Have a look at the Figure legends and the Methods section of the
corresponding paper. The autors classified promoters based on their
initiation pattern into two classes: broad and peak. They then studied
the chromatin organisation around the two promoter classes. Figure
1A,B and Figure 2 show similar things: the distribution around the two
promoter classes of several histone marks. Figure 3 instead shows the
ratio (look in the paper for the exact definition) of the distribution
of the two classes for each histone mark.
Once you have found the
results you can check if the conclusion reported in the paper holds:
"around broad promoters histones were highly distributed and
aligned in a orerly fashon"
Hints and recipes
Note that the data used in this paper is present on the ChIP-Seq
server, aligned on hg18 genome assembly.
To reproduce the figures you should:
Instead of classify promoters based on their initiation pattern,
classify them based on the presence absence of the TATA-box in the
expected location. It has been reported before that TATA-box
promoters have a peak initiation pattern whereas non-TATA-box
promoters have a broad initiation pattern. To do so you have to
Extract TATA-box promoters from EPDnew databse 003 for
genome assembly hg18.
Select a Sequence Range from -33 to -15
Select "Search mode" as forward and "Sequence Selection mode"

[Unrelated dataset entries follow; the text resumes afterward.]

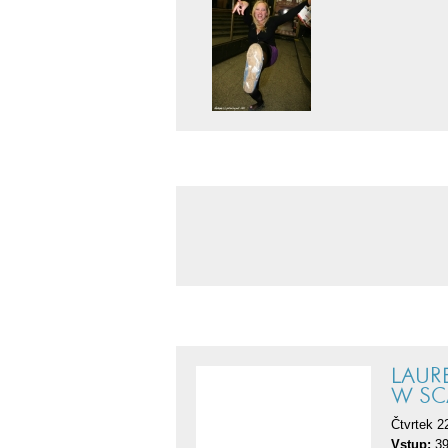
LAUR
W SCA
Čtvrtek 2
Vstup:
39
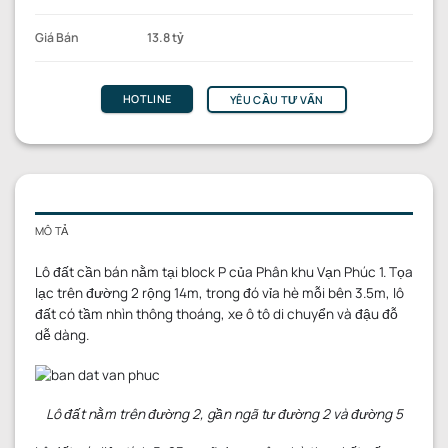
Giá Bán
13.8 tỷ
HOTLINE
YÊU CẦU TƯ VẤN
MÔ TẢ
Lô đất cần bán nằm tại block P của Phân khu Vạn Phúc 1. Tọa
lạc trên đường 2 rộng 14m, trong đó vỉa hè mỗi bên 3.5m, lô
đất có tầm nhìn thông thoáng, xe ô tô di chuyển và đậu đỗ
dễ dàng.
Lô đất nằm trên đường 2, gần ngã tư đường 2 và đường 5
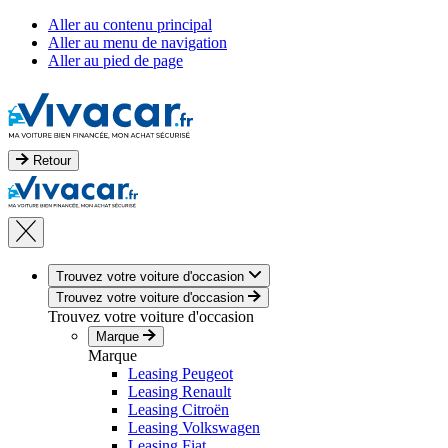
Aller au contenu principal
Aller au menu de navigation
Aller au pied de page
Retour
Trouvez votre voiture d'occasion
Trouvez votre voiture d'occasion
Trouvez votre voiture d'occasion
Marque
Marque
Leasing Peugeot
Leasing Renault
Leasing Citroën
Leasing Volkswagen
Leasing Fiat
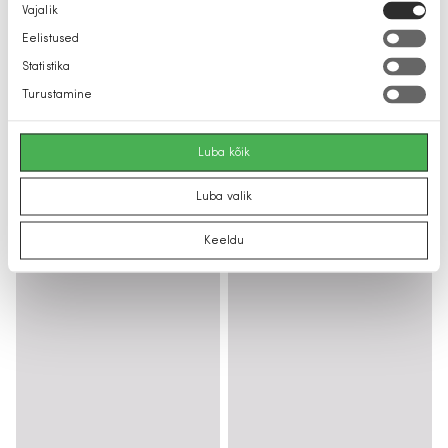
Nõusoleku
Vajalik
valik
Eelistused
Statistika
Turustamine
Luba kõik
Luba valik
Keeldu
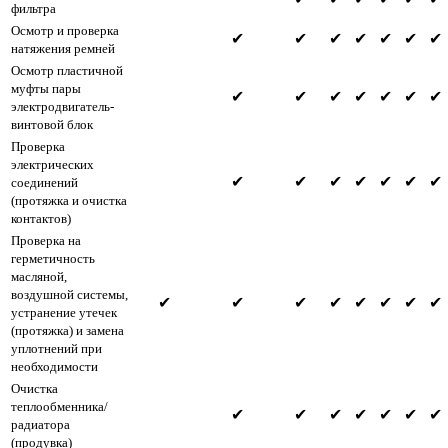
фильтра
Осмотр и проверка
✔
✔
✔
✔
✔
✔
✔
натяжения ремней
Осмотр пластичной
муфты пары
✔
✔
✔
✔
✔
✔
✔
электродвигатель-
винтовой блок
Проверка
электрических
✔
✔
✔
✔
✔
✔
✔
соединений
(протяжка и очистка
контактов)
Проверка на
герметичность
масляной,
воздушной системы,
✔
✔
✔
✔
✔
✔
✔
✔
устранение утечек
(протяжка) и замена
уплотнений при
необходимости
Очистка
теплообменника/
✔
✔
✔
✔
✔
✔
✔
радиатора
(продувка)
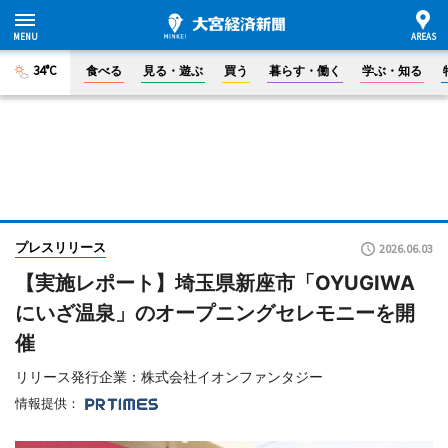
34°C
食べる
見る・遊ぶ
買う
暮らす・働く
学ぶ・知る
プレスリリース
2026.06.03
【実施レポート】埼玉県新座市「OYUGIWA
にいざ温泉」のオープニングセレモニーを開
催
リリース発行企業：株式会社イオンファンタジー
情報提供：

as "sequence with motifs".
Select the TATA-box matrix from "Promoter Motifs"
Run the job and save the SGA file as "peakPromoters.sga". You
shoul get 1922 promoters
Run again the analysis with the same parameters except
"Sequence Selection mode" selectin this time "sequence lacking
motif". Run the job, save the SGA file as
"broadPromoters.sga". You shoul have 21425 promoters
Now optimise ChIP-seq parameters for each sample you want to
correlate to the promoters. You can find these samples in the
ChIP-seq server under hg18 genome assembly, ChIP-seq data type and
Barski, Schones and Wang series.
Find centering parameter for each nucleosome sample. Use
ChIP-Cor for this task. It can be found looking at the correlation
plot between plus and minus strand tags.
You ca check if TATA-box promoters have a peak initiation pattern
looking at the CAGE distribution (you can use the DBTSS7 dataset
present for hg18 assembly) around them and compare to the
Find the histone distribution around promoters. Use ChIP-Cor for
this task. Note that promoters are oriented features. Use the
centering parameter found in the previous step for centering
Save the TEXT file with numerical values of the distribution of
the histone marks / variants around promoters and, using R,
combine them in plots similar to the published figures.